12/11/2012
En attendant, ils montrent leur cul au roi de Prusse mais il y a cul, et cul
... Exact ! Tout dépend de ce qu'on en fait ... No comment !
« A M. Charles-Augustin FERRIOL, comte d'ARGENTAL.
Aux Délices, 25 juin [1757].
Mon cher ange, je serais bien homme à courir à Plombières pour y faire ma cour à la moitié de mon ange; mais pourquoi Mme d'Argental met-elle son salut dans des eaux? Le grand Tronchin prétend qu'elles ne valent rien, et que la nature n'a point fait nos corps pour s'inonder d'eaux minérales. Mme de Muy 1, qui était mourante, est venue dans notre temple d'Épidaure, et s'en est retournée jeune et fraîche. C'est le lac qui est la fontaine de Jouvence; ce n'est pas le précipice de Plombières.
Vous n'allez donc point aux eaux ! Vous jugez à Paris, vous y voyez des Iphigénie 2 et des Astarbé 3 mais, je vous en conjure, mettez au cabinet les Fanime, ou du moins ne donnez cette nourriture légère qu'en temps de disette.

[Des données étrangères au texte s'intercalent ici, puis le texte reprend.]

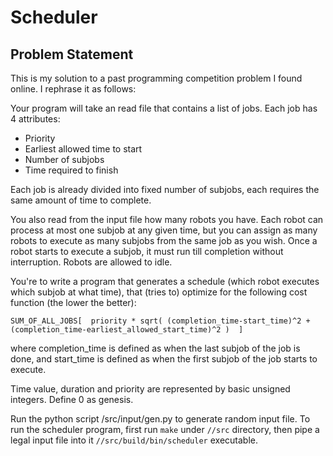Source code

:# Scheduler

## Problem Statement
This is my solution to a past programming competition problem I found online. I rephrase it as follows:

Your program will take an read file that contains a list of jobs. Each job has 4 attributes:
* Priority
* Earliest allowed time to start
* Number of subjobs
* Time required to finish

Each job is already divided into fixed number of subjobs, each requires the same amount of time to complete. 

You also read from the input file how many robots you have. Each robot can process at most one subjob at any given time, but you can assign as many robots to execute as many subjobs from the same job as you wish. Once a robot starts to execute a subjob, it must run till completion without interruption. Robots are allowed to idle.

You're to write a program that generates a schedule (which robot executes which subjob at what time), that (tries to) optimize for the following cost function (the lower the better):

    SUM_OF_ALL_JOBS[  priority * sqrt( (completion_time-start_time)^2 + (completion_time-earliest_allowed_start_time)^2 )  ]

where completion_time is defined as when the last subjob of the job is done, and start_time is defined as when the first subjob of the job starts to execute.

Time value, duration and priority are represented by basic unsigned integers. Define 0 as genesis.

Run the python script /src/input/gen.py to generate random input file. To run the scheduler program, first run ```make``` under ```//src``` directory, then pipe a legal input file into it ```//src/build/bin/scheduler``` executable.

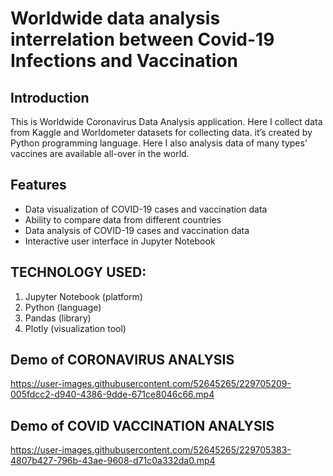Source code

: # Worldwide data analysis interrelation between Covid-19 Infections and Vaccination

## Introduction
This is Worldwide Coronavirus Data Analysis application. Here I collect data from Kaggle and Worldometer datasets for collecting data.  it’s created by Python programming language. Here I also analysis data of many types’ vaccines are available all-over in the world.

## Features
* Data visualization of COVID-19 cases and vaccination data
* Ability to compare data from different countries
* Data analysis of COVID-19 cases and vaccination data
* Interactive user interface in Jupyter Notebook

## TECHNOLOGY USED:

1)	Jupyter Notebook (platform)
2)	Python (language)
3)	Pandas (library)
4)	Plotly (visualization tool)

## Demo of CORONAVIRUS ANALYSIS

https://user-images.githubusercontent.com/52645265/229705209-005fdcc2-d940-4386-9dde-671ce8046c66.mp4

 




## Demo of COVID VACCINATION ANALYSIS


https://user-images.githubusercontent.com/52645265/229705383-4807b427-796b-43ae-9608-d71c0a332da0.mp4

Je doute fort que mon héros 4 passe par Plombières pour aller se battre en Allemagne cela n'aurait pas bon air pour un général d'armée. Il faut qu'un héros se porte bien, et ne prenne ni ne fasse semblant de prendre les eaux mais, s'il y va, il sera le second objet de mon voyage. Ce sera apparemment sur la fin d'août, à la seconde saison, que Mme d'Argental ira boire. Je me flatte que ma santé, toute faible qu'elle est, mes travaux qui ne sont que petits, et les soins de la campagne, me permettront cette excursion hors de ma douce retraite.
Je n'ai point encore reçu la Vie de monsieur Damiens dont vous m'aviez flatté, mais je viens d'en lire un exemplaire qu'on m'a prêté. L'ouvrage est bien ennuyeux mais il y a une douzaine de traits singuliers qui sont assez curieux au bout du compte, cet abominable homme n'était qu'un fou.
Vous n'êtes pas trop curieux, je crois, de nouvelles allemandes; et comme vous ne m'en dites jamais de françaises, je devrais vous épargner mes rogatons tudesques. Cependant je veux bien que vous sachiez que, dans la pauvre armée du comte de Daun, il y a treize mille hommes qui n'ont ni culottes ni fusils, et que l'impératrice leur en fait faire à Vienne. En attendant, ils montrent leur cul au roi de Prusse mais il y a cul, et cul. A l'égard de ceux qui sont dans Prague, mal nourris de chair de cheval, je ne sais pas ce qu'on en fera. Il n'y a pas d'apparence que le prince Charles imite la retraite des dix mille du maréchal de Belle-Isle. Le pain n'est pas à bon marché dans votre armée de Vestphalie. Vous me croyiez un auteur tragique 5, et je ne suis qu'un gazetier. Mon très-cher ange, je vous aime de tout mon cœur, et je me dépite bien souvent d'être si loin de vous. »
1 Louise-Elisabeth-Jacqueline d'Alsace de Hénin-Liétard de Saint Phal, épouse de Joseph-Gabriel-Tancrède de Félix, marquis de Muy . Voir lettre à Thieriot du 14 octobre 1756 : http://voltaireathome.hautetfort.com/archive/2012/08/25/pendant-que-tronchin-conserve-la-vie-a-trois-ou-quatre-perso.html
2 Iphigénie en Tauride, jouée avec un grand succès le 4 juin, est de Claude Guimond de La Touche, né en 1723, mort en 1760. Voir : http://fr.wikipedia.org/wiki/Claude_Guimond_de_La_Touche
3 Tragédie de Colardeau, représentée le 27 février 1758, retardée à cause de l''attentat de Damiens . D'Argental devait avoir lu la pièce en manuscrit . Voir : http://fr.wikipedia.org/wiki/Charles-Pierre_Colardeau
5 La Correspondance littéraire de Grimm et Diderot, en mai 1757, parle d'une tragédie de Saladin, dont s'occupait, disait-on, Voltaire; mais il n'en existe aucune trace.